De pronto, no te hace tanta gracia escaparte, viajar es un calvario, ir en metro o en autobús es una operación de alto riesgo. Vas más veces al médico que al cine. El ruido vuelve a molestarte tanto o más que en tu infancia y no soportas las aglomeraciones. Hasta descubres rincones de la casa y trasteros en los que ahora pasas tus horas. Te has hecho más interior, más triste, pero paradójicamente más tranquilo. A veces lloras cuando oyes música o ves fotos antiguas y en esa elección que según dicen hacemos todos entre volverse a Dios o a la naturaleza prefieres lo primero porque es más complicado, aunque menos cansado. También vale la filosofía, todo menos enterarte de lo que pasa fuera. Por eso no escuchas la radio ni ves la televisión y apenas lees los periódicos.

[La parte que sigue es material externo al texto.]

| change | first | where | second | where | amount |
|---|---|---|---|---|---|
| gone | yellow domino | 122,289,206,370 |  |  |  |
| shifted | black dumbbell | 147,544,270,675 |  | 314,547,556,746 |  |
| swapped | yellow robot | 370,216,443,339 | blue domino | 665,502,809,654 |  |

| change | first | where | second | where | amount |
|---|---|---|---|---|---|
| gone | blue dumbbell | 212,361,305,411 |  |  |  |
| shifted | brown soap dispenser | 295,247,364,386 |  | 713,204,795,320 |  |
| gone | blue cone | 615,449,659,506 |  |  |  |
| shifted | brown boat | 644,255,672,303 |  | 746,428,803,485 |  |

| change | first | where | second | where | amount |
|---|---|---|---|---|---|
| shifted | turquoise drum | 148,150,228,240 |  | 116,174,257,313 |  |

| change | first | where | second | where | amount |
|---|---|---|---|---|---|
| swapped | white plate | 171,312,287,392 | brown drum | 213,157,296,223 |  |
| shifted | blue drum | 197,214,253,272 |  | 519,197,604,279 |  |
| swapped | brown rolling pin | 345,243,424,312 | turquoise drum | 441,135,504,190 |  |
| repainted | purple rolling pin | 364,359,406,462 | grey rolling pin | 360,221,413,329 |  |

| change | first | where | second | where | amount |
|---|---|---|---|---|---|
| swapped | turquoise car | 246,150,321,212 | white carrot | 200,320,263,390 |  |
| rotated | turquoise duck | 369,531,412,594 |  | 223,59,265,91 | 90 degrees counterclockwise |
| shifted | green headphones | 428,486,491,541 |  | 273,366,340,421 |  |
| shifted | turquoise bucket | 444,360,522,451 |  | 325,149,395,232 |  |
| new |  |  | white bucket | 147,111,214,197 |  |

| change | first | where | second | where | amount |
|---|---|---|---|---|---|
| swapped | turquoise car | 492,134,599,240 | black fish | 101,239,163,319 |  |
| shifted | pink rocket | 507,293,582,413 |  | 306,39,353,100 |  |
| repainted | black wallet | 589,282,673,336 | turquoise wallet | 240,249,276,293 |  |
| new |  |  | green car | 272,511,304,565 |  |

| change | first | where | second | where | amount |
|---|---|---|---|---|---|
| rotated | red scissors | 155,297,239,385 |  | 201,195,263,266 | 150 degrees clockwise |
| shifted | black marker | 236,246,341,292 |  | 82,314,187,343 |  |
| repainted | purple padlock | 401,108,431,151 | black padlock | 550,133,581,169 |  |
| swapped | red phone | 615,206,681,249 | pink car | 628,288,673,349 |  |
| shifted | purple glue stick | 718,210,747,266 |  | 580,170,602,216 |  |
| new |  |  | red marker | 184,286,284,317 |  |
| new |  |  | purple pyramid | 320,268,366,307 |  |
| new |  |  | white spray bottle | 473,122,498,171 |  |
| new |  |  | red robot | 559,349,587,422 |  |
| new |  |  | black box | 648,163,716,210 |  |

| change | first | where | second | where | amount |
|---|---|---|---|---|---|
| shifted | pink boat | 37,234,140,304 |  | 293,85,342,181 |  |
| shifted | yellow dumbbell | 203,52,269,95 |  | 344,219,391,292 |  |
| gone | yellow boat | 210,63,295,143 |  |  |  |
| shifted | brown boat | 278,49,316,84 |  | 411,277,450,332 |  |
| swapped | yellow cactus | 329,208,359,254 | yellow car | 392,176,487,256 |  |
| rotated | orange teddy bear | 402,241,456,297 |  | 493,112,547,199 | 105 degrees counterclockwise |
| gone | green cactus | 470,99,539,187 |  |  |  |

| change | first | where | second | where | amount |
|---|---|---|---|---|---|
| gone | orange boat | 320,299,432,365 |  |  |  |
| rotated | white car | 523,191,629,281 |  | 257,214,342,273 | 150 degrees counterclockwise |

Algunas noches de insomnio, en vez de contar ovejas, cuentas amigos muertos. Empiezas cronológicamente, pero la cosa se complica. Te entretienes entonces en clasificarlos por géneros, profesiones, relaciones familiares o de trabajo. No es fácil, porque en muchos casos se solapan. Eso no te calma en absoluto. ¡Cuántas complicaciones te dan incluso muertos! ¡Cuántos dolores de cabeza!, ¡cuántos remordimientos, cuánto espanto! En las fiestas familiares, en la que ya eres el decano, agradeces ser invisible y que ninguno de tus hijos, nietos y sobrinos, y menos tu familia política, se hayan dado cuenta de que te has ido sin despedirte. Entonces, decides que no asistirás a más fiestas y notas que eso que antes te parecía imposible ya no te produce mala conciencia, al contrario, te alivia. Más tiempo para leer y escribir, más tiempo para fingir que eres otro, sin rendir cuentas a nadie, que es lo que siempre te ha gustado.
En casa, miras con agradecimiento tus libros, «si no siempre leídos siempre abiertos» (otra vez Quevedo), tus papeles ya completamente inservibles, rememoras amores y amigos, lugares y países en los que fuiste feliz o desgraciado, corres un piadoso velo sobre tu infancia, contemplas con cariño los libros que has escrito y traducido ―esos hijos mudos que nunca te reprocharán nada― los suficientes y gratificantes premios y honores que has recibido, condenados como tú al olvido. Sólo cuando sientas que no te importa que desaparezcan contigo, y aceptes que tus allegados pueden vivir sin ti, entenderás que estás preparado para recibir a «la señora Aquella, la que transforma todo nombre en pretérito decorado por las lágrimas», como versificó Gastón Baquero. Habrás cumplido y a partir de ese momento podrás encomendarte a Dios, o al diablo.